RINGIER AMERICA, INC., PLAINTIFF-APPELLANT,
v.
ENVIRO-TECHNICS, LTD. AND F. CLIFFORD DI LORENZO, DEFENDANTS-APPELLEES.



Appeal from the Circuit Court of Cook County. Honorable David Lichtenstein, Judge Presiding.

Released for Publication December 22, 1996.

Presiding Justice Zwick delivered the opinion of the court. McNAMARA, J. and Leavitt, J., concur.

The opinion of the court was delivered by: Zwick

PRESIDING JUSTICE ZWICK delivered the opinion of the court:

This case involves a slander of title claim. The sole issue presented is whether the absolute privilege accorded to false and malicious statements contained in judicial pleadings extends to the filing of an associated lis pendens notice. Although this question has been previously considered in other jurisdictions, we now confront it for the first time in Illinois.

On June 17, 1988, plaintiff, Ringier America, Inc., filed a complaint in the circuit court alleging the defendant, Enviro-Technics, Ltd., breached a contract to purchase real estate located at 2441 North Normandy Avenue in Chicago. On or about September 9, 1988, defendants filed an answer and counterclaim admitting that an agreement existed to purchase the property, but alleging that plaintiff had defaulted on the agreement by failing to deliver a suitable title commitment as required by the contract. Defendants sought specific performance or recision. In addition, defendants filed and recorded a lis pendens notice. See 735 ILCS 5/2-1901 (West 1994).

The lis pendens filed and recorded by defendants was made on a form provided by the circuit court clerk's office which contained the caption of the underlying litigation and then stated simply:

"I, [Morgan M. Finley, then Clerk of the Circuit Court], the undersigned, do hereby certify that the above entitled cause of action was filed in my office on the 9th day of September 1988 and is now pending in said court and that the property affected by said cause is described as follows: See Exhibit "A" attached hereto in Cook County, Illinois."

* Data block *

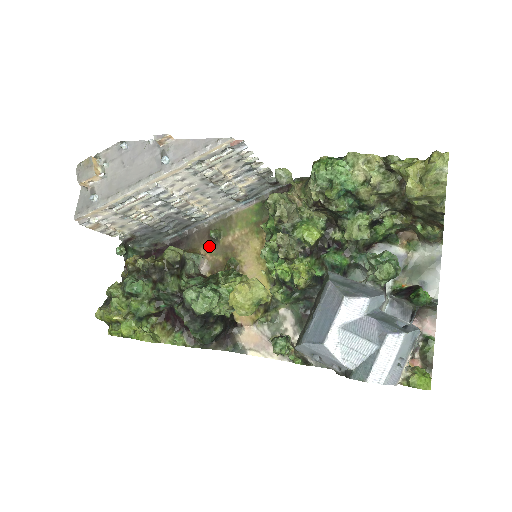
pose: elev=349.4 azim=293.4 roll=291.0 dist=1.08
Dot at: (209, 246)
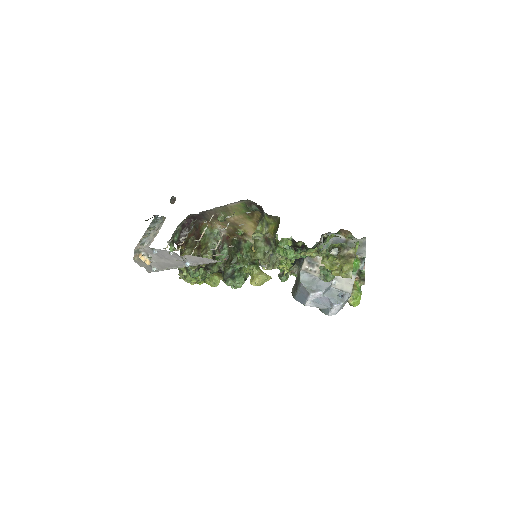
Dot at: occluded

* Tasks for this exercise *
(a) Change "slander of title" to "quiet title" in everything from "Appeal from the" down to "time in Illinois." in the court opinion.
(b) According to the court opinion, on what date did Ringier America, Inc. file its complaint in the circuit court?
The listing plays no part in what is asked here.

* Solutions to each task *
(a)
Appeal from the Circuit Court of Cook County. Honorable David Lichtenstein, Judge Presiding.

Released for Publication December 22, 1996.

Presiding Justice Zwick delivered the opinion of the court. McNAMARA, J. and Leavitt, J., concur.

The opinion of the court was delivered by: Zwick

PRESIDING JUSTICE ZWICK delivered the opinion of the court:

This case involves a quiet title claim. The sole issue presented is whether the absolute privilege accorded to false and malicious statements contained in judicial pleadings extends to the filing of an associated lis pendens notice. Although this question has been previously considered in other jurisdictions, we now confront it for the first time in Illinois.

(b) June 17, 1988